International motor racing category

Formula Mondial was an international motor racing category which was introduced to replace both Formula Atlantic and the similar Formula Pacific in 1983.

The regulations specified a single-seat, open-wheeled chassis with a flat bottom, thus excluding any ground effects designs. Engines had to be 1.6-litre four-cylinder units sourced from a production touring car although only the Ford Cosworth BDA engine was actually homologated for the category.

The FIA World Cup Commission issued regulations for the staging of various zone competitions throughout the world with competitors intended to come together for a World Cup final.

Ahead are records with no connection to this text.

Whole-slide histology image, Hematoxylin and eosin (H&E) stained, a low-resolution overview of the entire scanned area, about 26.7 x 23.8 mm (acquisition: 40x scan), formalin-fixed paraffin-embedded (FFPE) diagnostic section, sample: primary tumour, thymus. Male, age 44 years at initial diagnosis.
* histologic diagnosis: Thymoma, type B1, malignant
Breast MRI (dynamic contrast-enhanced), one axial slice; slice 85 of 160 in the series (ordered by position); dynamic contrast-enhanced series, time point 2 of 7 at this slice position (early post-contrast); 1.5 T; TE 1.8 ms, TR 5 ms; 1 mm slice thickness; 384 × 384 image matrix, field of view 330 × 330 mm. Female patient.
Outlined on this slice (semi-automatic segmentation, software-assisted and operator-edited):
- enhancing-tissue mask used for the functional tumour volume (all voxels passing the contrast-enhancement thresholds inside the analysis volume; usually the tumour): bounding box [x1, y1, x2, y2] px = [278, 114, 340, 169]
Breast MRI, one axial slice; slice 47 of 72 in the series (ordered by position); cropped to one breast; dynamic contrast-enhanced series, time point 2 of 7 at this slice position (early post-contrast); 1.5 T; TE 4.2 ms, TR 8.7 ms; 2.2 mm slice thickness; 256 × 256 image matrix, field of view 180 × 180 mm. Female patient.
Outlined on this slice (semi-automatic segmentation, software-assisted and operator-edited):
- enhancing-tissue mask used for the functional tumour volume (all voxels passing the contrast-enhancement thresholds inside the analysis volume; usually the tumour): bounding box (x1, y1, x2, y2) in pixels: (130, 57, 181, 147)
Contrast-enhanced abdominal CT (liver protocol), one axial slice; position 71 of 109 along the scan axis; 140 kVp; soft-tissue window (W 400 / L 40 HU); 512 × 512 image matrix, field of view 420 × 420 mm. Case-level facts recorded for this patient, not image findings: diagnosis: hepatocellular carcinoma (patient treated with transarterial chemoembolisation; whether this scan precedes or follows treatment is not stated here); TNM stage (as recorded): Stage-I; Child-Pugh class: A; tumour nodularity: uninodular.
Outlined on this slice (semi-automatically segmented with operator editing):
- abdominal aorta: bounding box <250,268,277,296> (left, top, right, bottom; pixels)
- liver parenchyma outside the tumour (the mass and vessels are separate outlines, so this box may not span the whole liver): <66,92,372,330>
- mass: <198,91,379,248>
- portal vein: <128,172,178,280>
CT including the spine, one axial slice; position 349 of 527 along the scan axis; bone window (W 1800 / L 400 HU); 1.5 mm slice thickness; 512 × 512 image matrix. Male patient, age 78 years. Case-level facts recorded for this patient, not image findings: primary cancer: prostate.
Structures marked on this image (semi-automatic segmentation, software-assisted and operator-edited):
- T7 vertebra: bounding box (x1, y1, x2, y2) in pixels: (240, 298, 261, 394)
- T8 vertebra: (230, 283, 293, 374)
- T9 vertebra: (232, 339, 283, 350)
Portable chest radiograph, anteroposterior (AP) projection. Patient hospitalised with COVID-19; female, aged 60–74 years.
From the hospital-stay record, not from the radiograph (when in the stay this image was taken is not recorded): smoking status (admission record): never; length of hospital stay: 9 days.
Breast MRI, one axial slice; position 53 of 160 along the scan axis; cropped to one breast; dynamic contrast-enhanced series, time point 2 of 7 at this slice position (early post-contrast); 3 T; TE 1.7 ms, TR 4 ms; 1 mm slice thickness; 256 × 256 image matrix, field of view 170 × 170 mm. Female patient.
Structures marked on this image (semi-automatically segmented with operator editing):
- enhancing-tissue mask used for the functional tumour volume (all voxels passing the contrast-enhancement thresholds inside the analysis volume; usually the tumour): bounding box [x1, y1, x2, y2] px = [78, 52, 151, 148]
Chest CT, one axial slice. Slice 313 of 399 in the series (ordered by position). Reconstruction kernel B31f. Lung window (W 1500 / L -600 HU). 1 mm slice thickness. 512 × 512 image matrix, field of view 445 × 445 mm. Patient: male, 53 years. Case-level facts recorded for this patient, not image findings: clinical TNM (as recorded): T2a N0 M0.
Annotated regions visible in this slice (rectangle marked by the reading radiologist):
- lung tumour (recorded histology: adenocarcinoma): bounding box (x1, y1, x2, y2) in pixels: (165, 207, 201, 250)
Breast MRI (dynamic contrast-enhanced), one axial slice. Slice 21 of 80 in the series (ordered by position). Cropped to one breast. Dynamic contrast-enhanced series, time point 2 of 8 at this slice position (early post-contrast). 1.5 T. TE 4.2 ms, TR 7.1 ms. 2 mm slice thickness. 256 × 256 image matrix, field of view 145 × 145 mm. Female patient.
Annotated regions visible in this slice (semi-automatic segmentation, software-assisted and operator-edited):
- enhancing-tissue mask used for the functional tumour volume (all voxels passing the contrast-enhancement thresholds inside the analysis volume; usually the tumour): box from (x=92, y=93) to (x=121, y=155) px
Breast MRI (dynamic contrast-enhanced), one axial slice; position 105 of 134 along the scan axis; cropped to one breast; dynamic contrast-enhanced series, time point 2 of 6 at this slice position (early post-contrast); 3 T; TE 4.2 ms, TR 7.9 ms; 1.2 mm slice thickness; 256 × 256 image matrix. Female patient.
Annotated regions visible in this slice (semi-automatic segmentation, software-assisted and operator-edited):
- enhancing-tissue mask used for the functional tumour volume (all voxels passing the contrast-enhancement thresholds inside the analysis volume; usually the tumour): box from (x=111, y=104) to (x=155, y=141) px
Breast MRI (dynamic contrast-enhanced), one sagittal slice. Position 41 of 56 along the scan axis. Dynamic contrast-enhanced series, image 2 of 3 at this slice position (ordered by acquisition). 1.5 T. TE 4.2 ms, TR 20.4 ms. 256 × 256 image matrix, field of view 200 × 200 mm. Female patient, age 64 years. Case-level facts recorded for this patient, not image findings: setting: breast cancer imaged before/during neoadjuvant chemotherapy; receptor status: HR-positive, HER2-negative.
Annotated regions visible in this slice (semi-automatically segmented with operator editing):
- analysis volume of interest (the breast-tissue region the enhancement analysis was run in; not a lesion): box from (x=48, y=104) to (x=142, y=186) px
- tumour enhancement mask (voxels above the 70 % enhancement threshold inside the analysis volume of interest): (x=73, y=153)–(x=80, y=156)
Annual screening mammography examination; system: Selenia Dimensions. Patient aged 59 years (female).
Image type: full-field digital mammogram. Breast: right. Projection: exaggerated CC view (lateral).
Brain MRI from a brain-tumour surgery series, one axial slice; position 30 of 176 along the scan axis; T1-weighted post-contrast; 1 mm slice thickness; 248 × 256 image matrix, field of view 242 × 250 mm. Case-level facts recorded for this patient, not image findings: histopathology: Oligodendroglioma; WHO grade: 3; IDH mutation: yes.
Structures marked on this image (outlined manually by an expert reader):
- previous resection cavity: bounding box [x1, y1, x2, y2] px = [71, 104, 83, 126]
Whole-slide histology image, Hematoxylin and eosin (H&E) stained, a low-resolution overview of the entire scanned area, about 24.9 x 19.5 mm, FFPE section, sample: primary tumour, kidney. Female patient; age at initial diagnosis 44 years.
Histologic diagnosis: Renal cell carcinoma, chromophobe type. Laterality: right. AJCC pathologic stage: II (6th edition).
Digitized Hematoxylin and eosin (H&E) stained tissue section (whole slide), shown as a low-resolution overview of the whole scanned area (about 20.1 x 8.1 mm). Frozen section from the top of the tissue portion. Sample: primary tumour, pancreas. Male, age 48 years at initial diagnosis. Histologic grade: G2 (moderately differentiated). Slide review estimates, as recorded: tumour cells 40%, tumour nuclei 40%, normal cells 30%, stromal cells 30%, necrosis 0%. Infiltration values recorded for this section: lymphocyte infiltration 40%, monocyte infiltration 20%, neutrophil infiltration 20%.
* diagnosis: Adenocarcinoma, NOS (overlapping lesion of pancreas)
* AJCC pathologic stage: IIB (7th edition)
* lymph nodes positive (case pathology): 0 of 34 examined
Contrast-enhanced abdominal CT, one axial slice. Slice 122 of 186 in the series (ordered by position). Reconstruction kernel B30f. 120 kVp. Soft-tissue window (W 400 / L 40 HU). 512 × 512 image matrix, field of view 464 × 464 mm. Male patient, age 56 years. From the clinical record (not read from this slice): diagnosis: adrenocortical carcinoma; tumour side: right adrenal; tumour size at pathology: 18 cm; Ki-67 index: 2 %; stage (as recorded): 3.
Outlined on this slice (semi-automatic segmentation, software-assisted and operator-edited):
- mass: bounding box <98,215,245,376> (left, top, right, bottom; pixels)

The Southern Pacific Zone series was staged in New Zealand and Australia in early 1983 and was won by Australian Charlie O’Brien and the Formula Mondial North American Cup series was won by American Michael Andretti. However the World Cup finals series, which was to have been contested over four races in Quebec, Canada in September 1983 was cancelled the month before it was due to be run.

Although embraced at a national level by Australia and New Zealand, Formula Mondial was not taken up as expected in the South East Asia region—where Formula Two was adopted—or by the United Kingdom, which favoured Formula Three. It was abandoned in the United States and Canada. and ceased to be an International Formula from the end of 1984. The category largely died out in Australia after 1986, with Australian Formula 2 taking over as the top open wheel series for two years until the advent of Formula Holden in 1989.